(Beginning of Given records)

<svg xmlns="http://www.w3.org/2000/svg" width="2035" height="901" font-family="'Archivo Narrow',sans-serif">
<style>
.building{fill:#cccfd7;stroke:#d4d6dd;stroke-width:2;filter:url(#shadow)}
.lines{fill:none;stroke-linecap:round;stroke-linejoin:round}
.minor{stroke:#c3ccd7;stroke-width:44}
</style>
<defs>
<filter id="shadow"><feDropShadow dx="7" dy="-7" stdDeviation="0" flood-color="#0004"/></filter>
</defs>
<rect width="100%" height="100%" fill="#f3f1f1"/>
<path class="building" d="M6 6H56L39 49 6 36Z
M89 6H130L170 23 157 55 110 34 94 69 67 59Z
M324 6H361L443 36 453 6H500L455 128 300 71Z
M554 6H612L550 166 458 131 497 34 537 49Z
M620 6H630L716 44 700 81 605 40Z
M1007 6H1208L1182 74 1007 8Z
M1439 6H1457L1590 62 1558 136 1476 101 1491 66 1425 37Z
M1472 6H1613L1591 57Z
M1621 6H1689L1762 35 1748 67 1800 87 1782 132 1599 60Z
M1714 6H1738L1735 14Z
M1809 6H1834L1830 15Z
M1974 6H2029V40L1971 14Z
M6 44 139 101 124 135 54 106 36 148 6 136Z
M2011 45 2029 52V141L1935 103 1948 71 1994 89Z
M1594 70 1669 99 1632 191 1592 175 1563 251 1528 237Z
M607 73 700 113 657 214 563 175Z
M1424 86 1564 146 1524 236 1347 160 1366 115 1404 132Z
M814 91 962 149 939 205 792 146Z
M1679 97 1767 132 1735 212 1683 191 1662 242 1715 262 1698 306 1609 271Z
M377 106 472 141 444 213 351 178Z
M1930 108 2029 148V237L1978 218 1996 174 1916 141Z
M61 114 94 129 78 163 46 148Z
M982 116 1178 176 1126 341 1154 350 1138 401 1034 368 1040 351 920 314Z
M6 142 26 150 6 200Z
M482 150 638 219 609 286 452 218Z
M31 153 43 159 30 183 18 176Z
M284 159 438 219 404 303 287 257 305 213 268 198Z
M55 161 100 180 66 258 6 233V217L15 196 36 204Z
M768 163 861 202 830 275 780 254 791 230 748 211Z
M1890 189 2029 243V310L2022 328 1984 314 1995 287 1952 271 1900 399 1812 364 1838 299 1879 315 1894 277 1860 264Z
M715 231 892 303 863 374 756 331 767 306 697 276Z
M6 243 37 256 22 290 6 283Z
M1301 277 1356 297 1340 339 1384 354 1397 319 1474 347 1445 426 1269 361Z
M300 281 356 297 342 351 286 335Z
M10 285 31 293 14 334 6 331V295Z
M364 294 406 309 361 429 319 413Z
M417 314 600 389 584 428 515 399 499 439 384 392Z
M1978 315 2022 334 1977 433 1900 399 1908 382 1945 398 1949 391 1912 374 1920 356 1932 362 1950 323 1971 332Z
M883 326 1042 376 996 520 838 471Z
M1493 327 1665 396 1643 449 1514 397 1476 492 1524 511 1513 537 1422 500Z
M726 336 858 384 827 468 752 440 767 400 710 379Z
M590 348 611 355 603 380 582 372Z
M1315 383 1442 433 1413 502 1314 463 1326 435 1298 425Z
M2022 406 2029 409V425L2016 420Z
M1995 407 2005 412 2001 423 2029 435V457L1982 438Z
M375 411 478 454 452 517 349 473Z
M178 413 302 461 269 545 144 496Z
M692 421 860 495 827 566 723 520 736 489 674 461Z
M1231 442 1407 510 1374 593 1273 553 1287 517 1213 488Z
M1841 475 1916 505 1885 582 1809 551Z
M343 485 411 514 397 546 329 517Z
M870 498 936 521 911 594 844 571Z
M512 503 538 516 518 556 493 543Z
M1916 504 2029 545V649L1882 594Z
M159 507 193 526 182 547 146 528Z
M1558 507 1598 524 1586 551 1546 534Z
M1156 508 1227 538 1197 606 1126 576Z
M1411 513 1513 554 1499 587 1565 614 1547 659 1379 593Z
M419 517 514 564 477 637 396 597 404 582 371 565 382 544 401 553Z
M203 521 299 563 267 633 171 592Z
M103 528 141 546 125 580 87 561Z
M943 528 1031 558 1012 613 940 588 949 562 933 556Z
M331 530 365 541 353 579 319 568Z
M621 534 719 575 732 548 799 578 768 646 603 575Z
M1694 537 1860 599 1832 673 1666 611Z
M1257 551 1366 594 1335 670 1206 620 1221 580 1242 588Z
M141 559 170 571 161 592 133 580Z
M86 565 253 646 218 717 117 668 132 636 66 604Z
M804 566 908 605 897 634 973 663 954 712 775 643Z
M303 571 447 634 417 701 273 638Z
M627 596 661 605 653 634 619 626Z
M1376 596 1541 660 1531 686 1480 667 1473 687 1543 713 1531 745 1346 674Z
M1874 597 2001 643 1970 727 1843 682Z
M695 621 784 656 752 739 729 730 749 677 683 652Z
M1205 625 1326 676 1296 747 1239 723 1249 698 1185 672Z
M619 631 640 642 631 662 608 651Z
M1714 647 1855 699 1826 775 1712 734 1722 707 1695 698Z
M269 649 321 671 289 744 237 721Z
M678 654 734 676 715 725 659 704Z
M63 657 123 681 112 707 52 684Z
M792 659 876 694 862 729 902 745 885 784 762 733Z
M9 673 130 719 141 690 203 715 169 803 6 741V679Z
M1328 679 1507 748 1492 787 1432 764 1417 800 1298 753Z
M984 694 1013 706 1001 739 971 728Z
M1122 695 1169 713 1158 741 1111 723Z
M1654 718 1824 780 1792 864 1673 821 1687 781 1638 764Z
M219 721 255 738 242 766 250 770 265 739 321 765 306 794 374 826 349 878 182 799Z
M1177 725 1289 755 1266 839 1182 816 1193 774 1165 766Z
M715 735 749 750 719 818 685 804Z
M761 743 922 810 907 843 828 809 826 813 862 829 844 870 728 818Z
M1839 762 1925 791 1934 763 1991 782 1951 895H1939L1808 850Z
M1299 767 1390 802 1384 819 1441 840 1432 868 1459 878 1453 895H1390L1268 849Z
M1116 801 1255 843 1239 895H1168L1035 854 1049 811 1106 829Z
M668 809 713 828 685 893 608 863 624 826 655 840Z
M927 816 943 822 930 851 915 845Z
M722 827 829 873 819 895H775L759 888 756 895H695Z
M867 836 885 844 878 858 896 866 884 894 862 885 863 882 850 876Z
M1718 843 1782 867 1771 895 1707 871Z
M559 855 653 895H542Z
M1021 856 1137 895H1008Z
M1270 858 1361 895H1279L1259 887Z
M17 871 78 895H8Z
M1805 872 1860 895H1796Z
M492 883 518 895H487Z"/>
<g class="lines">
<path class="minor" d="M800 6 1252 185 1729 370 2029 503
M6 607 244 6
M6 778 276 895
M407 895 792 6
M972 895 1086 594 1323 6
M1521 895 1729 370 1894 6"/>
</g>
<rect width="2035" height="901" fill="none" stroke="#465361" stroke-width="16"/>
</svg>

(End of Given records)

**About this task**
The answer must be every line from the records above that contains the word "lines", copied out.

**Response box**
.lines{fill:none;stroke-linecap:round;stroke-linejoin:round}
<g class="lines">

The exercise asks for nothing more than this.